The 7-day average of new daily Covid infections on Wednesday fell to a new 4-3/4 month low of 56,105, while the 7-day average of daily Covid deaths fell to a 3-1/4 month low of 1,551.

ECB boosts QE buying to cap bond yields — The ECB at its policy meeting yesterday said that its bond purchases in Q2 will be “conducted at a significantly higher pace than during the first months of this year.”

ECB President Lagarde said in her press conference, “Increases in these market interest rates, when left unchecked, could translate into a premature tightening of financing conditions for all sectors of the economy.  This is undesirable.”

The ECB yesterday put a clear stamp on its determination to push back on the markets and cap the +24 bp rise that has been seen so far this year in the 10-year German bund yield to the current level of -0.33%.  The 10-year bund yield yesterday closed -2 bp at -0.33% on the QE news.

The ECB, at this point, is only front-loading its buying under its Pandemic Emergency Purchase Program (PEPP).  The ECB is not promising to increase the overall size of that program, which is currently due to run until at least until March 2022.  The ECB still has about 1 trillion euros of firepower left in that 1.85 trillion euro program, which means it is far too early for the ECB to announce an increase in its size or an extension of its expiration date.

10-year breakeven rate reaches 7-1/4 year high and U.S. PPI expected to jump to +2.7% y/y — The 10-year breakeven inflation expectations rate on Thursday rose to a new 7-1/4 year high and closed the day up +2 bp at 2.29%.  The breakeven rate has risen sharply since late-2020 due to the emergence of effective vaccines and the massive amount of fiscal stimulus.

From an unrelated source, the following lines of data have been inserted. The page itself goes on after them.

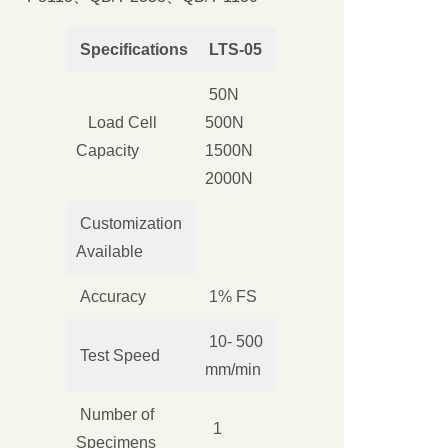
Specifications
LTS-05
50N
Load Cell
500N
Capacity
1500N
2000N
Customization
Available
Accuracy
1% FS
10- 500
Test Speed
mm/min
Number of
1
Specimens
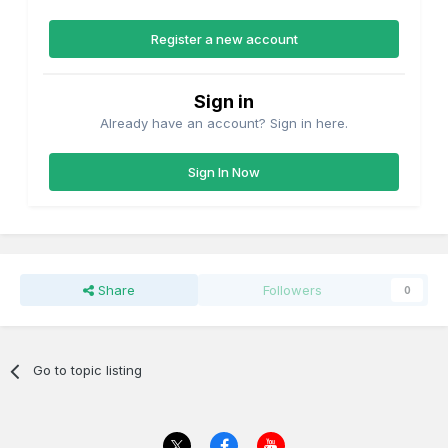
Register a new account
Sign in
Already have an account? Sign in here.
Sign In Now
Share
Followers
0
Go to topic listing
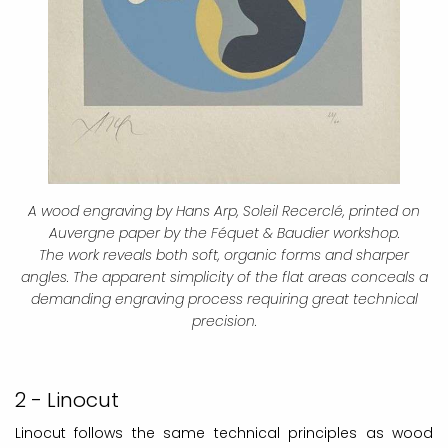
A wood engraving by Hans Arp, Soleil Recerclé, printed on
Auvergne paper by the Féquet & Baudier workshop.
The work reveals both soft, organic forms and sharper
angles. The apparent simplicity of the flat areas conceals a
demanding engraving process requiring great technical
precision.
2 - Linocut
Linocut follows the same technical principles as wood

Today’s Feb final-demand PPI report is expected to jump to +2.7% y/y from +1.7% in January, partially because of the lower year-earlier base caused by the beginning of the pandemic.  Today’s Feb core PPI is expected to jump to +2.6% y/y from Jan’s +2.0%.

U.S. consumer sentiment expected to improve — The consensus is for today’s preliminary-March University of Michigan U.S. consumer sentiment index to show a +1.7 point increase to 78.5, reversing most of February’s -2.2 point decline to 76.8.

U.S. consumer sentiment should improve significantly in the coming months as the pandemic starts to end and life begins to return to normal.  Consumers have a large cash-stockpile built up from the pandemic, and they could go on a spending spree later this year once the coast is clear.  Also, many Americans will be getting another stimulus check of $1400 within the next few weeks, which will undoubtedly give consumer sentiment a boost.